Culture indeed means a lot of things, either as an integral part of organizational competency or the key factor in nurturing business competency. And business competency is both organization’s capacity and capability ,at the core of culture, it’s about business leadership substance, enterprise strategy perception, talent management philosophy, and organization brand and reputation.



2 comments:

Pearl, too many definitions water down the concept. I'm with Schein. Culture is shared beliefs.

I don't remember ever seeing metrics on culture. Fingerprints are something one leaves behind; culture leaves traces but its main value rests in dealing with the future. Culture shapes brand but it is not the same: brands face outward; culture faces inward. DNA is hard-wired; culture is hard to change but malleable. Culture differentiates but that doesn't define it.
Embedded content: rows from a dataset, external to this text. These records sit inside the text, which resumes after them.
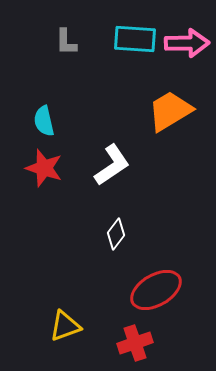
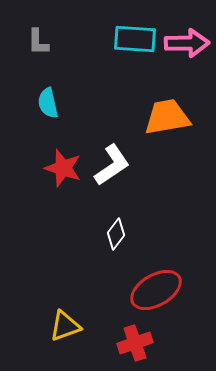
gray L-shape: moved 28 px left
orange trapezoid: moved 3 px left, 6 px down; rotated 21 degrees clockwise
cyan semicircle: moved 4 px right, 18 px up
red star: moved 19 px right
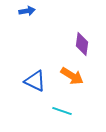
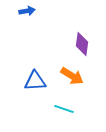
blue triangle: rotated 30 degrees counterclockwise
cyan line: moved 2 px right, 2 px up
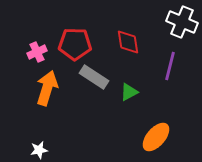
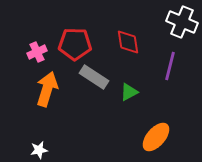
orange arrow: moved 1 px down
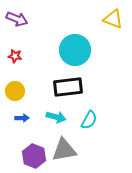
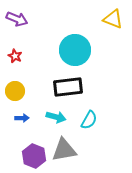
red star: rotated 16 degrees clockwise
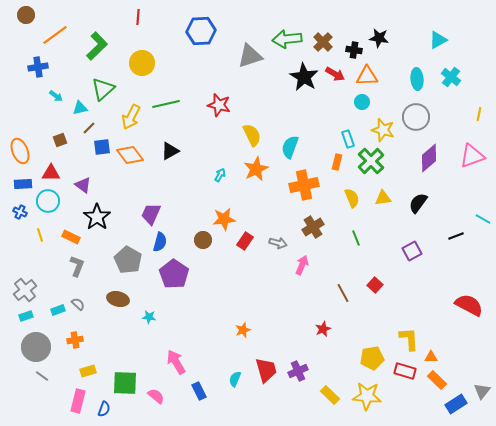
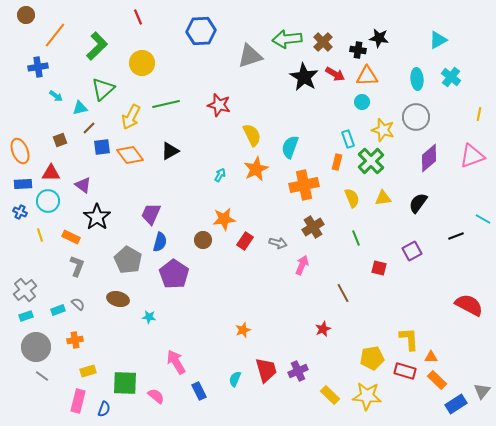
red line at (138, 17): rotated 28 degrees counterclockwise
orange line at (55, 35): rotated 16 degrees counterclockwise
black cross at (354, 50): moved 4 px right
red square at (375, 285): moved 4 px right, 17 px up; rotated 28 degrees counterclockwise
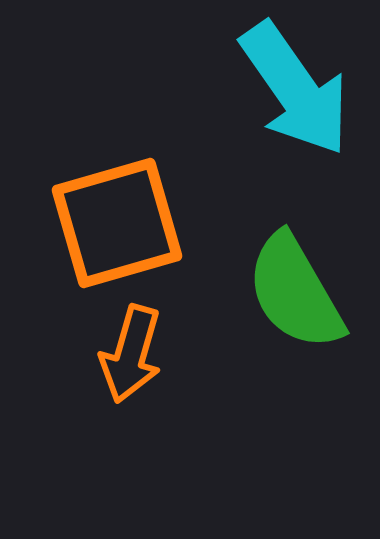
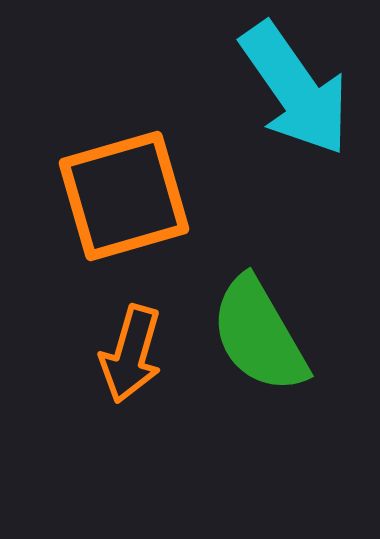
orange square: moved 7 px right, 27 px up
green semicircle: moved 36 px left, 43 px down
Culture is an asset in the broadest sense; screwdrivers are also assets; being an asset doesn't add to understand it.

Culture is vital glue that holds organizations together but it's not everything.

Hi, Jay, thanks for the comment, culture indicates many things, but it doesn't mean culture is as same as those things such as brand, as many times, organizations ignore their cultures as they are invisible, in fact, culture is critical in organization's long term competency, that's my purpose to blog a series of culture matters. Again, appreciate your sharing.